Required work.
The expected output is the data itself, duplicated in full.

Provided data.
════════════════════

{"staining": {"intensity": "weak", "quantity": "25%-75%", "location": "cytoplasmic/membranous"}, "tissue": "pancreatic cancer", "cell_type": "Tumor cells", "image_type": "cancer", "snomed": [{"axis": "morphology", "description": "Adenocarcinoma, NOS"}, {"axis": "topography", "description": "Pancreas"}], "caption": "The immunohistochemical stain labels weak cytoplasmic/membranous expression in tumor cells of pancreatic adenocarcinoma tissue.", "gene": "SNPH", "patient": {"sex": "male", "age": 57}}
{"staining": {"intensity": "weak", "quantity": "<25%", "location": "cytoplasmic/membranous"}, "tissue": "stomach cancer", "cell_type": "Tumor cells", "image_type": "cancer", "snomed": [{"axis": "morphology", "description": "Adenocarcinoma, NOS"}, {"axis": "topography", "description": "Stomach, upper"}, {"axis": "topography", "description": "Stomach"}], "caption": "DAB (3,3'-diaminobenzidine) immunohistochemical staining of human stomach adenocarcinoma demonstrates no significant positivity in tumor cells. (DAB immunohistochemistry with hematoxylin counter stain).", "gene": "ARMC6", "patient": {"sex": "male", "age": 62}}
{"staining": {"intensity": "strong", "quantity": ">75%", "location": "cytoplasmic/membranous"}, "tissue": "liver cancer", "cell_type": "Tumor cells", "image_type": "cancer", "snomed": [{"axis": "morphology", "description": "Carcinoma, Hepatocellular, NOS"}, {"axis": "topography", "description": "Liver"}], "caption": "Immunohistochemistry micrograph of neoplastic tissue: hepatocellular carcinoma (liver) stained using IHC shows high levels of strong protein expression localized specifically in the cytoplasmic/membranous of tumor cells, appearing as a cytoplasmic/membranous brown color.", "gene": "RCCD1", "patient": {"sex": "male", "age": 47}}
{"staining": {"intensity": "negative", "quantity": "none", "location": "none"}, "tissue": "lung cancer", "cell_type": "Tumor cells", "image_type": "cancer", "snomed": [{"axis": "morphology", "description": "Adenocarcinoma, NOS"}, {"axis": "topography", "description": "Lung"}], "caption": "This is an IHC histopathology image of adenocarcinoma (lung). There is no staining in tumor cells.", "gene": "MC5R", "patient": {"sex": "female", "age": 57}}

════════════════════

Solution.
{"staining": {"intensity": "weak", "quantity": "25%-75%", "location": "cytoplasmic/membranous"}, "tissue": "pancreatic cancer", "cell_type": "Tumor cells", "image_type": "cancer", "snomed": [{"axis": "morphology", "description": "Adenocarcinoma, NOS"}, {"axis": "topography", "description": "Pancreas"}], "caption": "The immunohistochemical stain labels weak cytoplasmic/membranous expression in tumor cells of pancreatic adenocarcinoma tissue.", "gene": "SNPH", "patient": {"sex": "male", "age": 57}}
{"staining": {"intensity": "weak", "quantity": "<25%", "location": "cytoplasmic/membranous"}, "tissue": "stomach cancer", "cell_type": "Tumor cells", "image_type": "cancer", "snomed": [{"axis": "morphology", "description": "Adenocarcinoma, NOS"}, {"axis": "topography", "description": "Stomach, upper"}, {"axis": "topography", "description": "Stomach"}], "caption": "DAB (3,3'-diaminobenzidine) immunohistochemical staining of human stomach adenocarcinoma demonstrates no significant positivity in tumor cells. (DAB immunohistochemistry with hematoxylin counter stain).", "gene": "ARMC6", "patient": {"sex": "male", "age": 62}}
{"staining": {"intensity": "strong", "quantity": ">75%", "location": "cytoplasmic/membranous"}, "tissue": "liver cancer", "cell_type": "Tumor cells", "image_type": "cancer", "snomed": [{"axis": "morphology", "description": "Carcinoma, Hepatocellular, NOS"}, {"axis": "topography", "description": "Liver"}], "caption": "Immunohistochemistry micrograph of neoplastic tissue: hepatocellular carcinoma (liver) stained using IHC shows high levels of strong protein expression localized specifically in the cytoplasmic/membranous of tumor cells, appearing as a cytoplasmic/membranous brown color.", "gene": "RCCD1", "patient": {"sex": "male", "age": 47}}
{"staining": {"intensity": "negative", "quantity": "none", "location": "none"}, "tissue": "lung cancer", "cell_type": "Tumor cells", "image_type": "cancer", "snomed": [{"axis": "morphology", "description": "Adenocarcinoma, NOS"}, {"axis": "topography", "description": "Lung"}], "caption": "This is an IHC histopathology image of adenocarcinoma (lung). There is no staining in tumor cells.", "gene": "MC5R", "patient": {"sex": "female", "age": 57}}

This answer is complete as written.